**Problem requirements:**
Reproduce the data below word for word.

::::

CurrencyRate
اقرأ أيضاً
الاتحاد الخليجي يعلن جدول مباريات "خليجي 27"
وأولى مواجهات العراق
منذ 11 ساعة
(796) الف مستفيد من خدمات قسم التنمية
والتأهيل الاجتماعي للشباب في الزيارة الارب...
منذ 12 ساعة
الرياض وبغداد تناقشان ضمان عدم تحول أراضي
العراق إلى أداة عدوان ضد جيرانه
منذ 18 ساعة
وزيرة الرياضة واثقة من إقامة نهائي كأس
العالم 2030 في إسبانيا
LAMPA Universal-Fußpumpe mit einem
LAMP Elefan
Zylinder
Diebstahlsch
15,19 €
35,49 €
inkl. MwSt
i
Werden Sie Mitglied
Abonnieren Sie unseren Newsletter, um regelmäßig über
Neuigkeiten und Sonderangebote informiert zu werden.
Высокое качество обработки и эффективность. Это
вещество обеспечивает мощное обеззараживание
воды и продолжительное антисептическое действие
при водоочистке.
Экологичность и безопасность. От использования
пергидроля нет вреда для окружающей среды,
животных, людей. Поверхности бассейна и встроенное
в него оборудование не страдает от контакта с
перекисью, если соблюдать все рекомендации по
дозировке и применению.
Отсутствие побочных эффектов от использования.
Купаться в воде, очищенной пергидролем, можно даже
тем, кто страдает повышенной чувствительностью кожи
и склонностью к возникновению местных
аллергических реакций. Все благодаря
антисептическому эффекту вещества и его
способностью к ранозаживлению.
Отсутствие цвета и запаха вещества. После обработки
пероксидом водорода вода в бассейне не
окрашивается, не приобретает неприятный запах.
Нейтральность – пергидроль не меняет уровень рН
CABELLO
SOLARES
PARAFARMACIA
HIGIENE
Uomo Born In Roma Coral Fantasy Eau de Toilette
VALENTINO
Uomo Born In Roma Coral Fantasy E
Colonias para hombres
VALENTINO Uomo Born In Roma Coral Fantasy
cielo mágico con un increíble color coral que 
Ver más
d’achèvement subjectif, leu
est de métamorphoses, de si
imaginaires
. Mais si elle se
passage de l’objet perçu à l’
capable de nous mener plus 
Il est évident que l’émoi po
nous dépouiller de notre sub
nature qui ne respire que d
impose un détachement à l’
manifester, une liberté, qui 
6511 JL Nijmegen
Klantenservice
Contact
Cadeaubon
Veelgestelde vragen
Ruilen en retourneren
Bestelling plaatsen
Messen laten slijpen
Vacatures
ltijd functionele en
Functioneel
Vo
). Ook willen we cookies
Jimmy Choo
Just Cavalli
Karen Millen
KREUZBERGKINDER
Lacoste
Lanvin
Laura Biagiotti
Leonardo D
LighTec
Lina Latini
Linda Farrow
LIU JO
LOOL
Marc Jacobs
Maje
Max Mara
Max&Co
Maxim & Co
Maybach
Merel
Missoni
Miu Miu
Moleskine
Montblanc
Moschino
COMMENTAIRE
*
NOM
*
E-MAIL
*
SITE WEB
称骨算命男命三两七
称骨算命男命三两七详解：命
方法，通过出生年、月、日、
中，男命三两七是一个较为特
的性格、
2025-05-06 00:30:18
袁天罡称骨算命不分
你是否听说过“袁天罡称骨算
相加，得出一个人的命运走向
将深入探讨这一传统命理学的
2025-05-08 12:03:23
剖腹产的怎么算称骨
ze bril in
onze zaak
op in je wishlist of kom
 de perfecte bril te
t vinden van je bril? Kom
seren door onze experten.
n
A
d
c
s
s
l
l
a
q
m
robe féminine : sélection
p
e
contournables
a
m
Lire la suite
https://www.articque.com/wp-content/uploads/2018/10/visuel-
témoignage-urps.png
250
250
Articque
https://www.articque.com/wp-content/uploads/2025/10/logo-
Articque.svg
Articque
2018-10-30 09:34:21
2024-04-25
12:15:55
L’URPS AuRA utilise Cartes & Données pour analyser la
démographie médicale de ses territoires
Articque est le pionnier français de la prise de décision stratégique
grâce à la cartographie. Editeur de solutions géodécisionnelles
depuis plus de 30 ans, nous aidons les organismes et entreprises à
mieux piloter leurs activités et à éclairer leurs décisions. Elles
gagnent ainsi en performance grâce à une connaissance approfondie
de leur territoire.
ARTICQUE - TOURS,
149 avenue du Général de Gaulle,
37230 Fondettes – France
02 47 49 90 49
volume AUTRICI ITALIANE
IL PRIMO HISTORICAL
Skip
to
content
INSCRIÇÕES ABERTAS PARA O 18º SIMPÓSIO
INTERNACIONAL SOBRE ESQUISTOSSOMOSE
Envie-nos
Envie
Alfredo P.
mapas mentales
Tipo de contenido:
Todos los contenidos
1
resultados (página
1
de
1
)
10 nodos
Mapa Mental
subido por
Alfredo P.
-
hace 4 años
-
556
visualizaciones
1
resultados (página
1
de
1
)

::::

**Task solution:**
CurrencyRate
اقرأ أيضاً
الاتحاد الخليجي يعلن جدول مباريات "خليجي 27"
وأولى مواجهات العراق
منذ 11 ساعة
(796) الف مستفيد من خدمات قسم التنمية
والتأهيل الاجتماعي للشباب في الزيارة الارب...
منذ 12 ساعة
الرياض وبغداد تناقشان ضمان عدم تحول أراضي
العراق إلى أداة عدوان ضد جيرانه
منذ 18 ساعة
وزيرة الرياضة واثقة من إقامة نهائي كأس
العالم 2030 في إسبانيا
LAMPA Universal-Fußpumpe mit einem
LAMP Elefan
Zylinder
Diebstahlsch
15,19 €
35,49 €
inkl. MwSt
i
Werden Sie Mitglied
Abonnieren Sie unseren Newsletter, um regelmäßig über
Neuigkeiten und Sonderangebote informiert zu werden.
Высокое качество обработки и эффективность. Это
вещество обеспечивает мощное обеззараживание
воды и продолжительное антисептическое действие
при водоочистке.
Экологичность и безопасность. От использования
пергидроля нет вреда для окружающей среды,
животных, людей. Поверхности бассейна и встроенное
в него оборудование не страдает от контакта с
перекисью, если соблюдать все рекомендации по
дозировке и применению.
Отсутствие побочных эффектов от использования.
Купаться в воде, очищенной пергидролем, можно даже
тем, кто страдает повышенной чувствительностью кожи
и склонностью к возникновению местных
аллергических реакций. Все благодаря
антисептическому эффекту вещества и его
способностью к ранозаживлению.
Отсутствие цвета и запаха вещества. После обработки
пероксидом водорода вода в бассейне не
окрашивается, не приобретает неприятный запах.
Нейтральность – пергидроль не меняет уровень рН
CABELLO
SOLARES
PARAFARMACIA
HIGIENE
Uomo Born In Roma Coral Fantasy Eau de Toilette
VALENTINO
Uomo Born In Roma Coral Fantasy E
Colonias para hombres
VALENTINO Uomo Born In Roma Coral Fantasy
cielo mágico con un increíble color coral que 
Ver más
d’achèvement subjectif, leu
est de métamorphoses, de si
imaginaires
. Mais si elle se
passage de l’objet perçu à l’
capable de nous mener plus 
Il est évident que l’émoi po
nous dépouiller de notre sub
nature qui ne respire que d
impose un détachement à l’
manifester, une liberté, qui 
6511 JL Nijmegen
Klantenservice
Contact
Cadeaubon
Veelgestelde vragen
Ruilen en retourneren
Bestelling plaatsen
Messen laten slijpen
Vacatures
ltijd functionele en
Functioneel
Vo
). Ook willen we cookies
Jimmy Choo
Just Cavalli
Karen Millen
KREUZBERGKINDER
Lacoste
Lanvin
Laura Biagiotti
Leonardo D
LighTec
Lina Latini
Linda Farrow
LIU JO
LOOL
Marc Jacobs
Maje
Max Mara
Max&Co
Maxim & Co
Maybach
Merel
Missoni
Miu Miu
Moleskine
Montblanc
Moschino
COMMENTAIRE
*
NOM
*
E-MAIL
*
SITE WEB
称骨算命男命三两七
称骨算命男命三两七详解：命
方法，通过出生年、月、日、
中，男命三两七是一个较为特
的性格、
2025-05-06 00:30:18
袁天罡称骨算命不分
你是否听说过“袁天罡称骨算
相加，得出一个人的命运走向
将深入探讨这一传统命理学的
2025-05-08 12:03:23
剖腹产的怎么算称骨
ze bril in
onze zaak
op in je wishlist of kom
 de perfecte bril te
t vinden van je bril? Kom
seren door onze experten.
n
A
d
c
s
s
l
l
a
q
m
robe féminine : sélection
p
e
contournables
a
m
Lire la suite
https://www.articque.com/wp-content/uploads/2018/10/visuel-
témoignage-urps.png
250
250
Articque
https://www.articque.com/wp-content/uploads/2025/10/logo-
Articque.svg
Articque
2018-10-30 09:34:21
2024-04-25
12:15:55
L’URPS AuRA utilise Cartes & Données pour analyser la
démographie médicale de ses territoires
Articque est le pionnier français de la prise de décision stratégique
grâce à la cartographie. Editeur de solutions géodécisionnelles
depuis plus de 30 ans, nous aidons les organismes et entreprises à
mieux piloter leurs activités et à éclairer leurs décisions. Elles
gagnent ainsi en performance grâce à une connaissance approfondie
de leur territoire.
ARTICQUE - TOURS,
149 avenue du Général de Gaulle,
37230 Fondettes – France
02 47 49 90 49
volume AUTRICI ITALIANE
IL PRIMO HISTORICAL
Skip
to
content
INSCRIÇÕES ABERTAS PARA O 18º SIMPÓSIO
INTERNACIONAL SOBRE ESQUISTOSSOMOSE
Envie-nos
Envie
Alfredo P.
mapas mentales
Tipo de contenido:
Todos los contenidos
1
resultados (página
1
de
1
)
10 nodos
Mapa Mental
subido por
Alfredo P.
-
hace 4 años
-
556
visualizaciones
1
resultados (página
1
de
1
)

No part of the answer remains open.